Drama transfer Neymar mencapai klimaks pada Rabu (2/8/2017). Barcelona akhirnya rela melepas penyerang berusia 25 tahun itu yang ingin meninggalkan Camp Nou.

Melalui situs resmi, Barcelona mengumumkan bahwa Neymar ingin hengkang. Tetapi Barca pun memberikan syarat bagi klub yang akan menggaet mantan pemain Santos ini soal tata cara pembayaran transfer.

“Kami menginformasikan bahwa klub peminat harus menebus klausul pembelian dari kontrak per 1 Juli sejumlah 222 juta euro (sekitar Rp 3,4 triliun) dan harus dibayarkan secara keseluruhan,” demikian pernyataan di situs resmi Barcelona.

Pengumuman tersebut muncul beberapa jam setelah Neymar dan ayahnya, Neymar Santos Senior, berjumpa para petinggi Blaugrana. Selain mematok klausul tersebut tidak dicicil, klub peminat juga harus memikirkan tarif pajak Neymar yang bisa mencapai jumlah 300 juta euro (sekitar Rp 4,728 triliun).

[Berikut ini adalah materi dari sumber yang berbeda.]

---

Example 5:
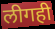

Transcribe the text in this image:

लीगहीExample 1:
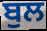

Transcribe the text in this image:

ਬੁਲ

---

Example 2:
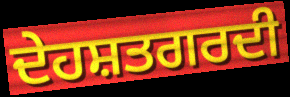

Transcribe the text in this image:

ਦੇਹਸ਼ਤਗਰਦੀ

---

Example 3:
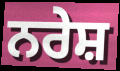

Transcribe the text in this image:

ਨਰੇਸ਼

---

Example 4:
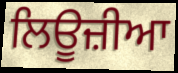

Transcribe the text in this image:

ਲਿਊਜ਼ੀਆ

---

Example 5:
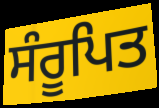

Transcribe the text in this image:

ਸੰਰੂਪਿਤ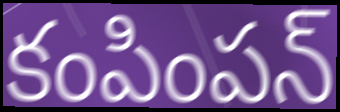
కంపింపన్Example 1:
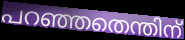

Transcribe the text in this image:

പറഞ്ഞതെന്തിന്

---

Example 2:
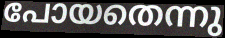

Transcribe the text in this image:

പോയതെന്നു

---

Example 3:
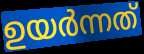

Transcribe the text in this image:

ഉയർന്നത്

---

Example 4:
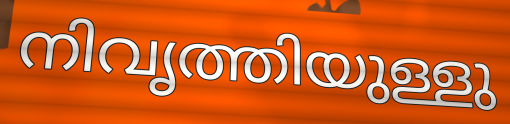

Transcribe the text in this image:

നിവൃത്തിയുള്ളു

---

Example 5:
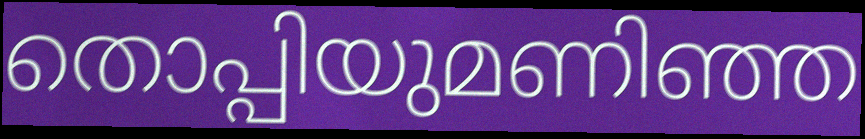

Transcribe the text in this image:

തൊപ്പിയുമണിഞ്ഞ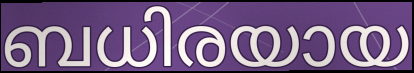
ബധിരയായ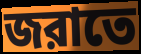
জরাতেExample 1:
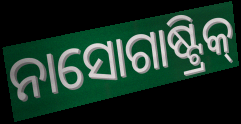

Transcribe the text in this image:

ନାସୋଗାଷ୍ଟ୍ରିକ୍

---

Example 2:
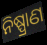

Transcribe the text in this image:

ନିଷ୍ପ୍ରାଣ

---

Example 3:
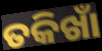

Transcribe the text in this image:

ତକିଖାଁ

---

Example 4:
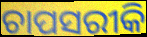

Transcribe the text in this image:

ଚାପସରୀକି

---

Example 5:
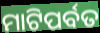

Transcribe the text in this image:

ମାଟିପର୍ବତ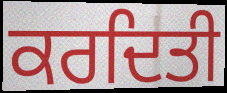
ਕਰਦਿਤੀ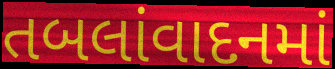
તબલાંવાદનમાં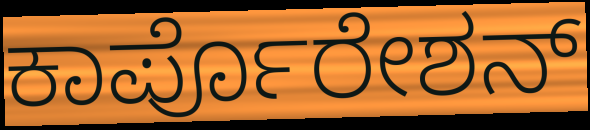
ಕಾರ್ಪೊರೇಶನ್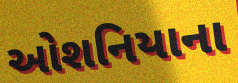
ઓશનિયાના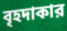
বৃহদাকারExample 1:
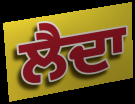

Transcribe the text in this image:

ਲੈਦਾ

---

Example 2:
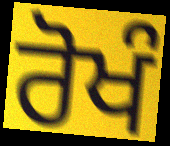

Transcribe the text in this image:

ਰੋਖੰ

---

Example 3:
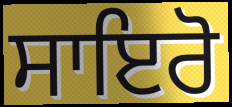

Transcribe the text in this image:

ਸਾਇਰੋ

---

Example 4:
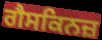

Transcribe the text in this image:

ਗੈਸਕਿਨਜ਼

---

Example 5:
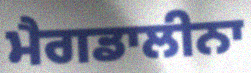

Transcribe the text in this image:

ਮੈਗਡਾਲੀਨਾ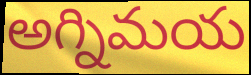
అగ్నిమయ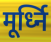
मूर्ध्निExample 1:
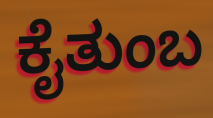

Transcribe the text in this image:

ಕೈತುಂಬ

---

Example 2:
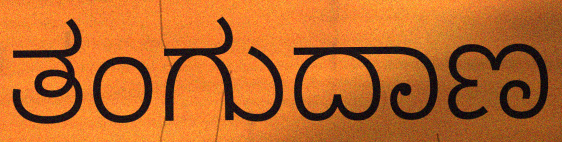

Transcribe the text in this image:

ತಂಗುದಾಣ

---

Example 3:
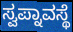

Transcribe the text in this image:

ಸ್ವಪ್ನಾವಸ್ಥೆ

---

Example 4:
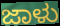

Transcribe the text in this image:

ಜಾಳು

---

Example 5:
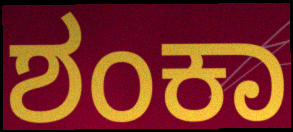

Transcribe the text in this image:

ಶಂಕಾ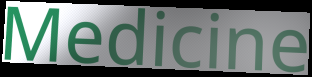
Medicine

Dengan pernyataan itu, Neymar hanya boleh dibeli dengan harga tersebut ataupun dengan pilihan lain, yaitu pertukaran pemain yang nilainya sebanding.

Meskipun Barca tak menyebutkan klub tujuan Neymar, tetapi rumor yang beredar selama ini mengarah kepada raksasa Liga Perancis, Paris SaintGermain. Klub kaya raya itu siap menebus klausul pelepasan Neymar dan mereka juga bersedia memberikan kontrak berdurasi lima tahun dengan gaji 30 juta euro (sekitar Rp 472,806 miliar) per musim.